USGBC's post-Katrina progress
Five years after Hurricane Katrina devastated New Orleans, the U.S. Green Building Council looks back at how green building has helped the city's recovery process.
Wed, Aug 25 2010 at 8:17 PM
On Aug. 29, 2005, Hurricane Katrina
made landfall, and the Gulf Coast region was forever changed. Although the city of New Orleans survived Katrina relatively intact, the levee breaks that came soon after basically devastated the city. As the five-year anniversary of Katrina approaches, the U.S. Green Building Council (USGBC) looks back at how green building
has helped the city’s recovery process.
The USGBC has had a hand in a variety of green building projects and goals including:
- The Make It Right LEED Platinum community
- A goal that all public schools be built to at least LEED Silver certification standards
- A plan for four LEED Platinum homes in the Broadmoor neighborhood
- Green building training programs to help residents of New Orleans prepare for the green economy
These are just a few examples of how the USGBC has partnered with organizations and government entities in New Orleans to help the city bounce back from the flooding that wreaked havoc on the community.

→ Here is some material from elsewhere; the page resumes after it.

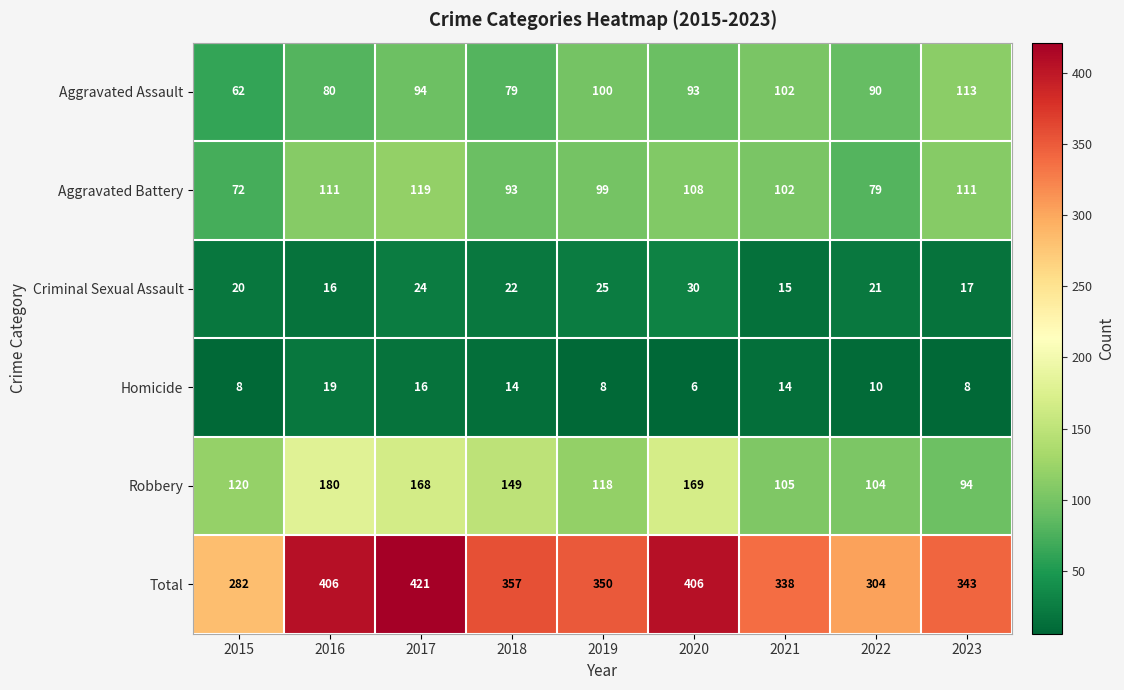

Which category has the lowest value across all series?

2020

The commitment to greener schools is already paying dividends. The first new green school opened last August and students at the school posted a double-digit increase in test scores. This was in one school year alone. The students, teachers and staff have shown first-hand that a green school is not just good for the environment but it provides a better learning environment for students. The better the learning (and teaching) environment, the more students can learn. These test scores have shown what a big difference a green school can make in just a short period of time.